What follows is a set of records; restate each one word for word and drop the pictures.

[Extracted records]
——
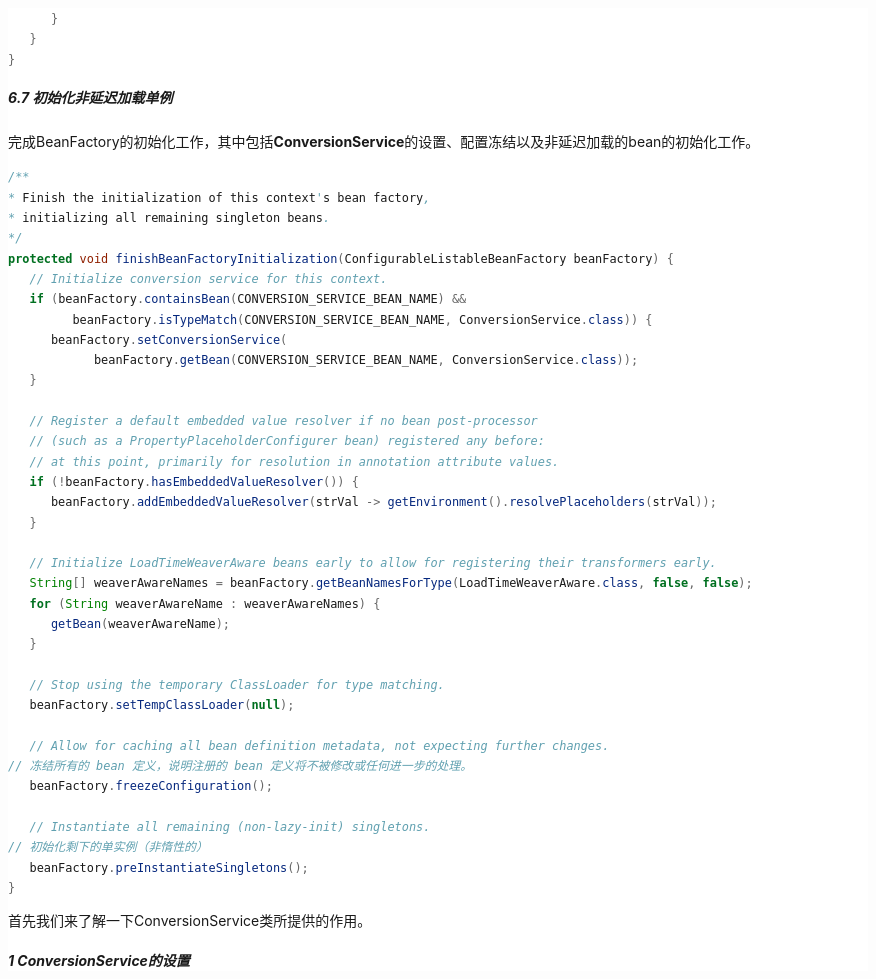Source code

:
 ```java 
      }
   }
}
```

##### **6.7 初始化非延迟加载单例**  

完成BeanFactory的初始化工作，其中包括**ConversionService**的设置、配置冻结以及非延迟加载的bean的初始化工作。

```java 
/**
* Finish the initialization of this context's bean factory,
* initializing all remaining singleton beans.
*/
protected void finishBeanFactoryInitialization(ConfigurableListableBeanFactory beanFactory) {
   // Initialize conversion service for this context.
   if (beanFactory.containsBean(CONVERSION_SERVICE_BEAN_NAME) &&
         beanFactory.isTypeMatch(CONVERSION_SERVICE_BEAN_NAME, ConversionService.class)) {
      beanFactory.setConversionService(
            beanFactory.getBean(CONVERSION_SERVICE_BEAN_NAME, ConversionService.class));
   }

   // Register a default embedded value resolver if no bean post-processor
   // (such as a PropertyPlaceholderConfigurer bean) registered any before:
   // at this point, primarily for resolution in annotation attribute values.
   if (!beanFactory.hasEmbeddedValueResolver()) {
      beanFactory.addEmbeddedValueResolver(strVal -> getEnvironment().resolvePlaceholders(strVal));
   }

   // Initialize LoadTimeWeaverAware beans early to allow for registering their transformers early.
   String[] weaverAwareNames = beanFactory.getBeanNamesForType(LoadTimeWeaverAware.class, false, false);
   for (String weaverAwareName : weaverAwareNames) {
      getBean(weaverAwareName);
   }

   // Stop using the temporary ClassLoader for type matching.
   beanFactory.setTempClassLoader(null);

   // Allow for caching all bean definition metadata, not expecting further changes.
// 冻结所有的 bean 定义，说明注册的 bean 定义将不被修改或任何进一步的处理。
   beanFactory.freezeConfiguration();

   // Instantiate all remaining (non-lazy-init) singletons.
// 初始化剩下的单实例（非惰性的）
   beanFactory.preInstantiateSingletons();
}
```

首先我们来了解一下ConversionService类所提供的作用。 

###### **1 ConversionService的设置**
——
# Exercise answer
Source code

:
 ```java 
      }
   }
}
```

##### **6.7 初始化非延迟加载单例**  

完成BeanFactory的初始化工作，其中包括**ConversionService**的设置、配置冻结以及非延迟加载的bean的初始化工作。

```java 
/**
* Finish the initialization of this context's bean factory,
* initializing all remaining singleton beans.
*/
protected void finishBeanFactoryInitialization(ConfigurableListableBeanFactory beanFactory) {
   // Initialize conversion service for this context.
   if (beanFactory.containsBean(CONVERSION_SERVICE_BEAN_NAME) &&
         beanFactory.isTypeMatch(CONVERSION_SERVICE_BEAN_NAME, ConversionService.class)) {
      beanFactory.setConversionService(
            beanFactory.getBean(CONVERSION_SERVICE_BEAN_NAME, ConversionService.class));
   }

   // Register a default embedded value resolver if no bean post-processor
   // (such as a PropertyPlaceholderConfigurer bean) registered any before:
   // at this point, primarily for resolution in annotation attribute values.
   if (!beanFactory.hasEmbeddedValueResolver()) {
      beanFactory.addEmbeddedValueResolver(strVal -> getEnvironment().resolvePlaceholders(strVal));
   }

   // Initialize LoadTimeWeaverAware beans early to allow for registering their transformers early.
   String[] weaverAwareNames = beanFactory.getBeanNamesForType(LoadTimeWeaverAware.class, false, false);
   for (String weaverAwareName : weaverAwareNames) {
      getBean(weaverAwareName);
   }

   // Stop using the temporary ClassLoader for type matching.
   beanFactory.setTempClassLoader(null);

   // Allow for caching all bean definition metadata, not expecting further changes.
// 冻结所有的 bean 定义，说明注册的 bean 定义将不被修改或任何进一步的处理。
   beanFactory.freezeConfiguration();

   // Instantiate all remaining (non-lazy-init) singletons.
// 初始化剩下的单实例（非惰性的）
   beanFactory.preInstantiateSingletons();
}
```

首先我们来了解一下ConversionService类所提供的作用。 

###### **1 ConversionService的设置**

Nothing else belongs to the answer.